§ **Provided data**
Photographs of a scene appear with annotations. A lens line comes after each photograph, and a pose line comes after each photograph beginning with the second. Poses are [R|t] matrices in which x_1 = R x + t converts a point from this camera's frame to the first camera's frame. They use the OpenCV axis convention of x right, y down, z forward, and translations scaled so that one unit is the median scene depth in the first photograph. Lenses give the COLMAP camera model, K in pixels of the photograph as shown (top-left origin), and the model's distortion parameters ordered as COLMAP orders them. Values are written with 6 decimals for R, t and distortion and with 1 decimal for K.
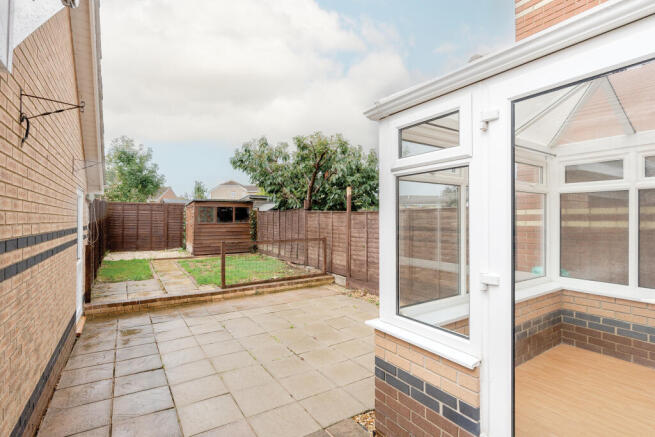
lens RADIAL K [[319.8, 0, 329.8], [0, 319.8, 223.5], [0, 0, 1]] dist [-0.001108, 0.001774]
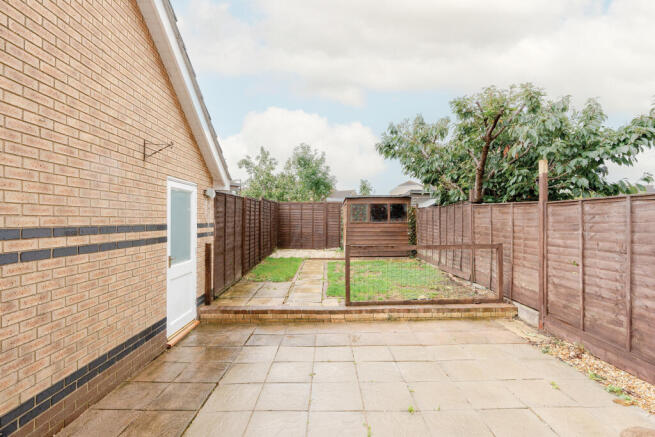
lens RADIAL K [[319.8, 0, 331.8], [0, 319.8, 216.4], [0, 0, 1]] dist [-0.001108, 0.001774]
pose [[0.854581, -0.007083, -0.519269, 0.028275], [-0.005191, 0.999741, -0.022181, 0.004495], [0.519292, 0.021651, 0.854323, 0.254516]]
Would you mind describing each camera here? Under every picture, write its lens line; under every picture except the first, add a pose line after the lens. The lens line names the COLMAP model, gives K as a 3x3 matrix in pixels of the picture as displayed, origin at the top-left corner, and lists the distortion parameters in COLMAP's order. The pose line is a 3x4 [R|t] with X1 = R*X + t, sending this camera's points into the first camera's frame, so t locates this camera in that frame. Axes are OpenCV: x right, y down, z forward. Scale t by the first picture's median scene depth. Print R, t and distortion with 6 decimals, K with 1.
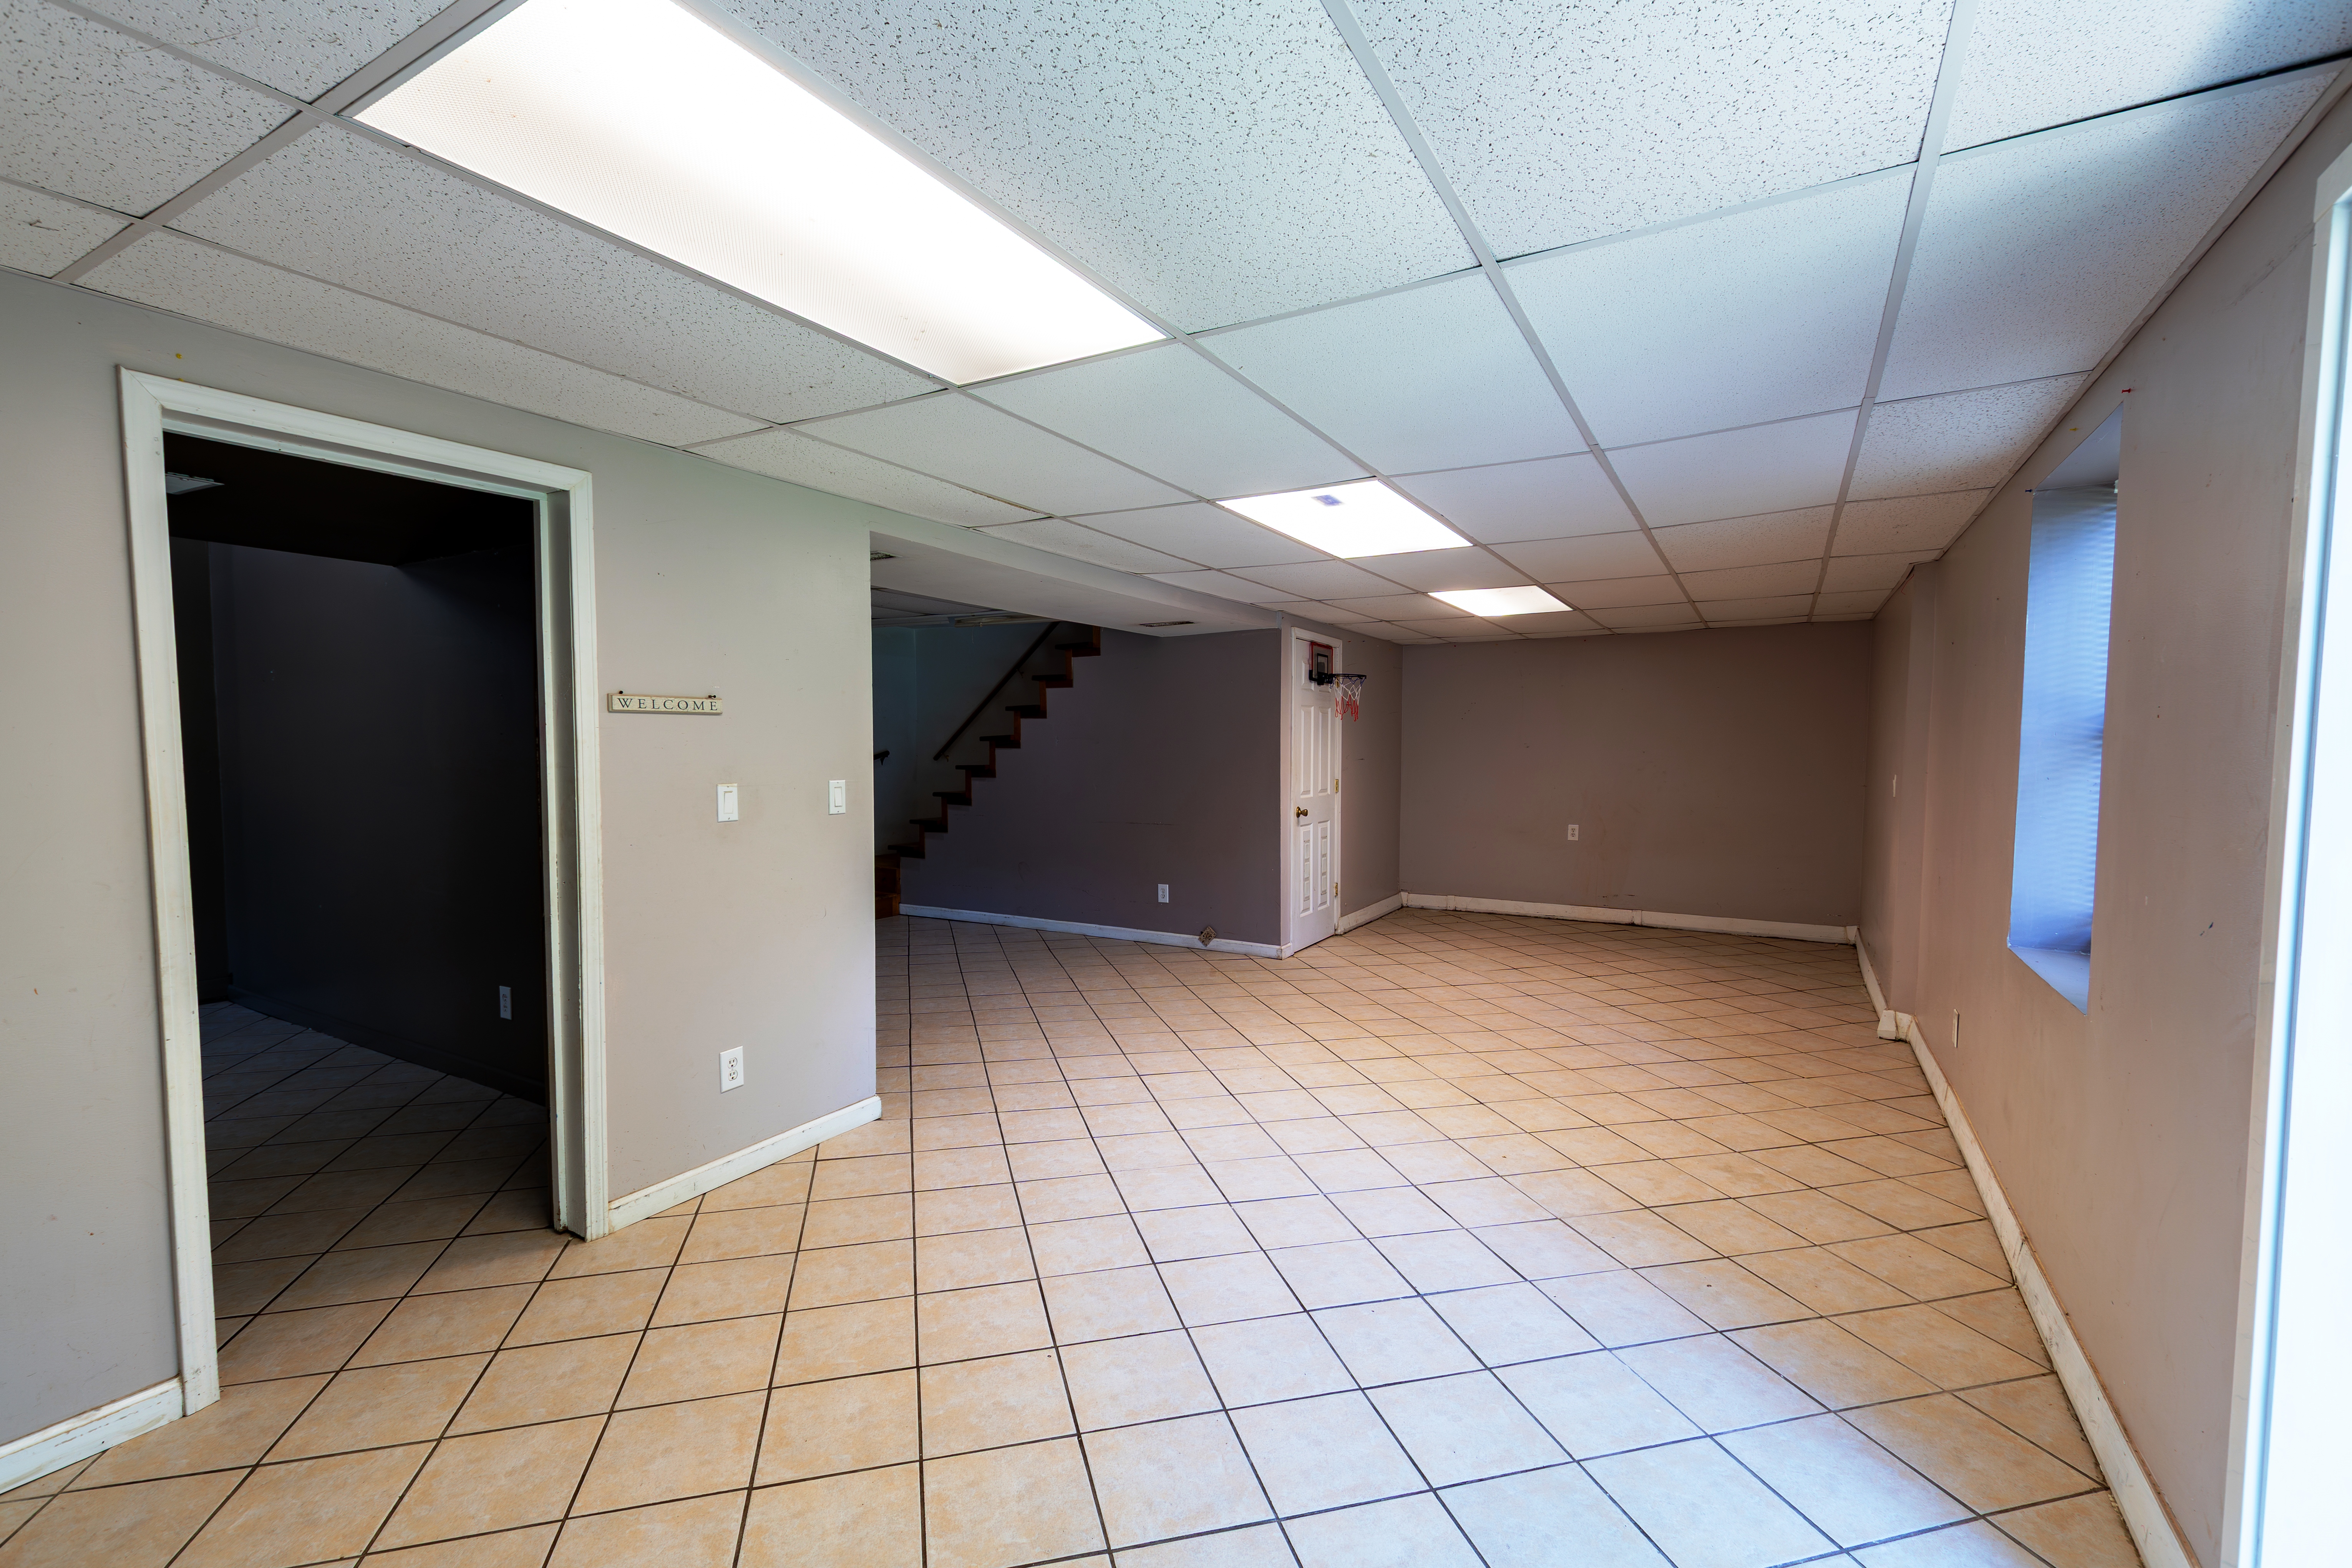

§ **What the task requires**
Copy out all of the data above word for word, leaving out the pictures.

§ **Answer area**
Photographs of a scene appear with annotations. A lens line comes after each photograph, and a pose line comes after each photograph beginning with the second. Poses are [R|t] matrices in which x_1 = R x + t converts a point from this camera's frame to the first camera's frame. They use the OpenCV axis convention of x right, y down, z forward, and translations scaled so that one unit is the median scene depth in the first photograph. Lenses give the COLMAP camera model, K in pixels of the photograph as shown (top-left origin), and the model's distortion parameters ordered as COLMAP orders them. Values are written with 6 decimals for R, t and distortion and with 1 decimal for K.
lens RADIAL K [[319.8, 0, 329.8], [0, 319.8, 223.5], [0, 0, 1]] dist [-0.001108, 0.001774]
lens RADIAL K [[319.8, 0, 331.8], [0, 319.8, 216.4], [0, 0, 1]] dist [-0.001108, 0.001774]
pose [[0.854581, -0.007083, -0.519269, 0.028275], [-0.005191, 0.999741, -0.022181, 0.004495], [0.519292, 0.021651, 0.854323, 0.254516]]
Would you mind describing each camera here? Under every picture, write its lens line; under every picture except the first, add a pose line after the lens. The lens line names the COLMAP model, gives K as a 3x3 matrix in pixels of the picture as displayed, origin at the top-left corner, and lists the distortion parameters in COLMAP's order. The pose line is a 3x4 [R|t] with X1 = R*X + t, sending this camera's points into the first camera's frame, so t locates this camera in that frame. Axes are OpenCV: x right, y down, z forward. Scale t by the first picture's median scene depth. Print R, t and distortion with 6 decimals, K with 1.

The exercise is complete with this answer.